Source data
——————

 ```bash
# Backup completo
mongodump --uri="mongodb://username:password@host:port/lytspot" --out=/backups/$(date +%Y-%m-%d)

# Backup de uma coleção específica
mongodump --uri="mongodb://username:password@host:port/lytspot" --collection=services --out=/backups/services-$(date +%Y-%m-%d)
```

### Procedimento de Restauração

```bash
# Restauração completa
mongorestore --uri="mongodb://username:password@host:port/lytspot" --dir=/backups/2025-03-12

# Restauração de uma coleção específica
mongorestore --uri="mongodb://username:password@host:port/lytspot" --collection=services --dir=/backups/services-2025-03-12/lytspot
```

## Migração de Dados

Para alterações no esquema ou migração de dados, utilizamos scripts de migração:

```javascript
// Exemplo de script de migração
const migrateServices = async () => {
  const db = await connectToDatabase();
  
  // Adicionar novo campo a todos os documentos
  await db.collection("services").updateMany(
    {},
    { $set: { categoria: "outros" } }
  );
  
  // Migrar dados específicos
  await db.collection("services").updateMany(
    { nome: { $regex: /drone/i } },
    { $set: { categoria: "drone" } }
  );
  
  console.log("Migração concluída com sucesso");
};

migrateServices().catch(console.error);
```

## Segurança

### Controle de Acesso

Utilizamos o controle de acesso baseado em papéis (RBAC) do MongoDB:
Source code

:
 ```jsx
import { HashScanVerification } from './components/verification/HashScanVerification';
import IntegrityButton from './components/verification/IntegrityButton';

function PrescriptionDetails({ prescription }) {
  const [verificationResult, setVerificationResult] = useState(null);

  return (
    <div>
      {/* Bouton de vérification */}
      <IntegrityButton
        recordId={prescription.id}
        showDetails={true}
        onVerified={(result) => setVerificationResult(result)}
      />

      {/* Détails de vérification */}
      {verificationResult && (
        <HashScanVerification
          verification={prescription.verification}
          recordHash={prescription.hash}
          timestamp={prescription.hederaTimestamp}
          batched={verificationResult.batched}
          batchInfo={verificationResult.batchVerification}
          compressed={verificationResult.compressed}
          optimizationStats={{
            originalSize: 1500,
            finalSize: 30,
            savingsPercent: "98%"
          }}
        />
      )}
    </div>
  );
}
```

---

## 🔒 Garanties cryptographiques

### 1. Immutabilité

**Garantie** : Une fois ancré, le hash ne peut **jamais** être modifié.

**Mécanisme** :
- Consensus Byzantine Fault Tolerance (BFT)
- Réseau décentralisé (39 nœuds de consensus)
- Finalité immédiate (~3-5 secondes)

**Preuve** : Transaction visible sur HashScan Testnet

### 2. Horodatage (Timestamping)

——————

With nothing added or dropped, write out every entry.

• _SOLUTION_
 ```bash
# Backup completo
mongodump --uri="mongodb://username:password@host:port/lytspot" --out=/backups/$(date +%Y-%m-%d)

# Backup de uma coleção específica
mongodump --uri="mongodb://username:password@host:port/lytspot" --collection=services --out=/backups/services-$(date +%Y-%m-%d)
```

### Procedimento de Restauração

```bash
# Restauração completa
mongorestore --uri="mongodb://username:password@host:port/lytspot" --dir=/backups/2025-03-12

# Restauração de uma coleção específica
mongorestore --uri="mongodb://username:password@host:port/lytspot" --collection=services --dir=/backups/services-2025-03-12/lytspot
```

## Migração de Dados

Para alterações no esquema ou migração de dados, utilizamos scripts de migração:

```javascript
// Exemplo de script de migração
const migrateServices = async () => {
  const db = await connectToDatabase();
  
  // Adicionar novo campo a todos os documentos
  await db.collection("services").updateMany(
    {},
    { $set: { categoria: "outros" } }
  );
  
  // Migrar dados específicos
  await db.collection("services").updateMany(
    { nome: { $regex: /drone/i } },
    { $set: { categoria: "drone" } }
  );
  
  console.log("Migração concluída com sucesso");
};

migrateServices().catch(console.error);
```

## Segurança

### Controle de Acesso

Utilizamos o controle de acesso baseado em papéis (RBAC) do MongoDB:
Source code

:
 ```jsx
import { HashScanVerification } from './components/verification/HashScanVerification';
import IntegrityButton from './components/verification/IntegrityButton';

function PrescriptionDetails({ prescription }) {
  const [verificationResult, setVerificationResult] = useState(null);

  return (
    <div>
      {/* Bouton de vérification */}
      <IntegrityButton
        recordId={prescription.id}
        showDetails={true}
        onVerified={(result) => setVerificationResult(result)}
      />

      {/* Détails de vérification */}
      {verificationResult && (
        <HashScanVerification
          verification={prescription.verification}
          recordHash={prescription.hash}
          timestamp={prescription.hederaTimestamp}
          batched={verificationResult.batched}
          batchInfo={verificationResult.batchVerification}
          compressed={verificationResult.compressed}
          optimizationStats={{
            originalSize: 1500,
            finalSize: 30,
            savingsPercent: "98%"
          }}
        />
      )}
    </div>
  );
}
```

---

## 🔒 Garanties cryptographiques

### 1. Immutabilité

**Garantie** : Une fois ancré, le hash ne peut **jamais** être modifié.

**Mécanisme** :
- Consensus Byzantine Fault Tolerance (BFT)
- Réseau décentralisé (39 nœuds de consensus)
- Finalité immédiate (~3-5 secondes)

**Preuve** : Transaction visible sur HashScan Testnet

### 2. Horodatage (Timestamping)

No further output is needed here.